If you can go to a gig and smile throughout isn’t that something worth celebrating? Yellow and orange balloons bounce onto your head; you raise your hands to the sky as confetti drips over you like psychedelic rain. A pair of oversized hands bookend the stage as the band emerges from a giant LED vagina. A Flaming Lips show is a unique experience.
But this vagina entrance is not the first time we glimpse the talismanic Wayne Coyne. He took a position, grinning, by the onstage mixing desk to hear the support, his nephew’s band, Stardeath & White Dwarfs. Then he pounced onstage during the changeover to make sure everything was set up properly, something you suspect he’d been doing since load in. The lengthy soundcheck/instrument tuning featured the whole band. Finally, Wayne’s health and safety lecture followed then a quick dash off before emerging for the show. The Lips do things a little differently.
Incidentally, Stardeath were really rather good. Swirling guitars and pulsating bass, if not a little too much strobe light, and their fantastic cover of Madonna’s Borderline, made for an enjoyable support slot. It’s testament to the power of the Flaming Lips show and songs that their previous stage cameos took nothing away from Race For The Prize, the joyous bouncy opener. Sure, it’s a shtick in and of itself, the circus in front of you. But it just feels so good, makes you glow from the inside. Other rock shows can only look pedestrian in comparison. It’s a good job their music is as brilliant as it is, otherwise it’d just show up a great spectacle with nothing behind it. Fortunately, having just released their 12th album, the Lips know what they are doing.
The audience was dazzled, taking whatever was thrown, literally and figuratively, whether it was the searing See The Leaves from new album Embryonic, or a glowing singalong of Yoshimi Battles the Pink Robots. Even their tendency to pause for applause near the end of songs before they’re over, several times, never feels annoying or contrived. Everything is endearing and charming with enigmatic support on bass provided by longtime member Michael Ivins and, the musical driving force and all round genius, Steven Drozd, on guitars and keyboards.
It’s a collective, with touring drummer Kliph Scurlock and a whole host of animal costume clad friends at both sides of the stage. But the focal point is always rock philosopher Wayne Coyne, clad in his usual linen suit with wild greying hair and beard. It’s his show, the hands-on ringmaster pulling all the chaos together with his beautiful almost Neil Young sounding voice. He creates a chaotic kind of control, as he rolls on the audience’s heads inside a giant plastic ball. It was a gig that had everything – thumping riffs on The W.A.N.D., the gentle Fight Test and the cathartic Do You Realize?? to finish.
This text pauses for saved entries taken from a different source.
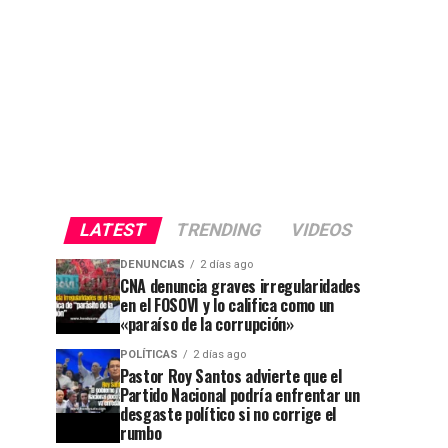
LATEST
TRENDING
VIDEOS
DENUNCIAS
2 días ago
CNA denuncia graves irregularidades
en el FOSOVI y lo califica como un
«paraíso de la corrupción»
POLÍTICAS
2 días ago
Pastor Roy Santos advierte que el
Partido Nacional podría enfrentar un
desgaste político si no corrige el
rumbo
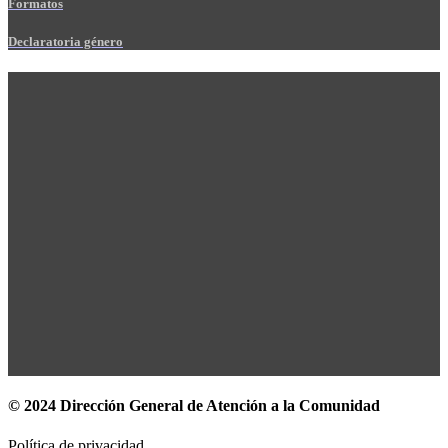
Formatos
Declaratoria género
© 2024 Dirección General de Atención a la Comunidad
Política de privacidad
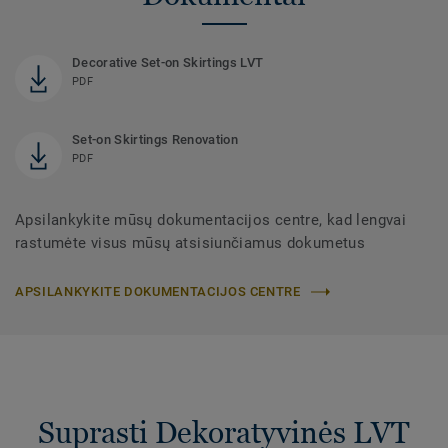
Decorative Set-on Skirtings LVT
PDF
Set-on Skirtings Renovation
PDF
Apsilankykite mūsų dokumentacijos centre, kad lengvai
rastumėte visus mūsų atsisiunčiamus dokumetus
APSILANKYKITE DOKUMENTACIJOS CENTRE
Suprasti Dekoratyvinės LVT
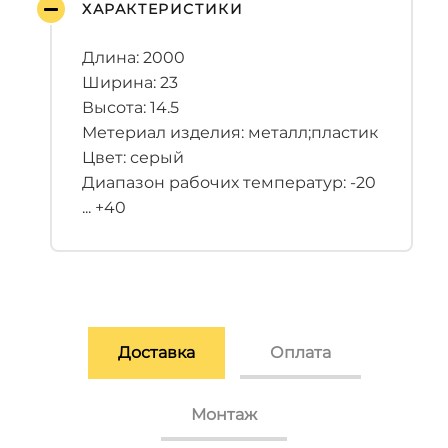
ХАРАКТЕРИСТИКИ
Длина: 2000
Ширина: 23
Высота: 14.5
Метериал изделия: металл;пластик
Цвет: серый
Диапазон рабочих температур: -20
... +40
Доставка
Оплата
Монтаж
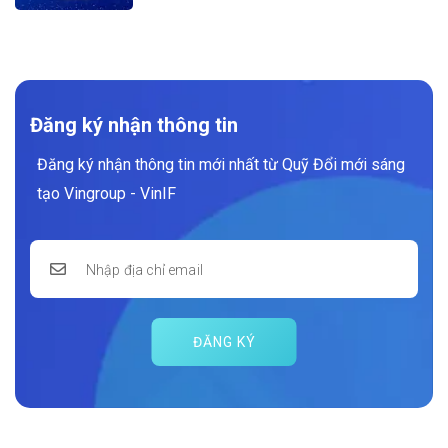
Đăng ký nhận thông tin
Đăng ký nhận thông tin mới nhất từ Quỹ Đổi mới sáng
tạo Vingroup - VinIF
ĐĂNG KÝ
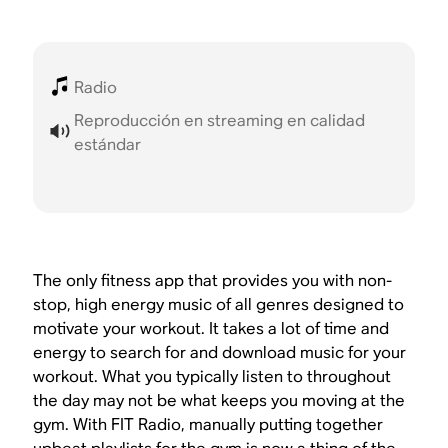
Radio
Reproducción en streaming en calidad
estándar
The only fitness app that provides you with non-
stop, high energy music of all genres designed to
motivate your workout. It takes a lot of time and
energy to search for and download music for your
workout. What you typically listen to throughout
the day may not be what keeps you moving at the
gym. With FIT Radio, manually putting together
I’m sure, reading a recent Pitchfork set of fan comments, that their ‘real’ (read: pre Yoshimi) fans resent this current incarnation. That it’s become all about the show and their music is not what it was. Classic sour grapes from the ‘I liked them 15 years ago’ brigade. Once they were a well-kept secret, now they are at the big cult band end of the spectrum, but I don’t see what the complaining is about. The music is wonderful; the show is unusual and creates happiness in a crowd of people usually, given its London, full of cynicism. They need us to complete the show; it’s a contract between performer and listener. Too many bands have disdain for their audience, this band see us as crucial parts of the show. They can’t do it without us. I walked out of the Troxy feeling high as a kite, wishing more gigs were like this. When I got home and took off my shirt, half a dozen bits of yellow and orange confetti fell out and spiralled to the floor. All gigs should feel like this.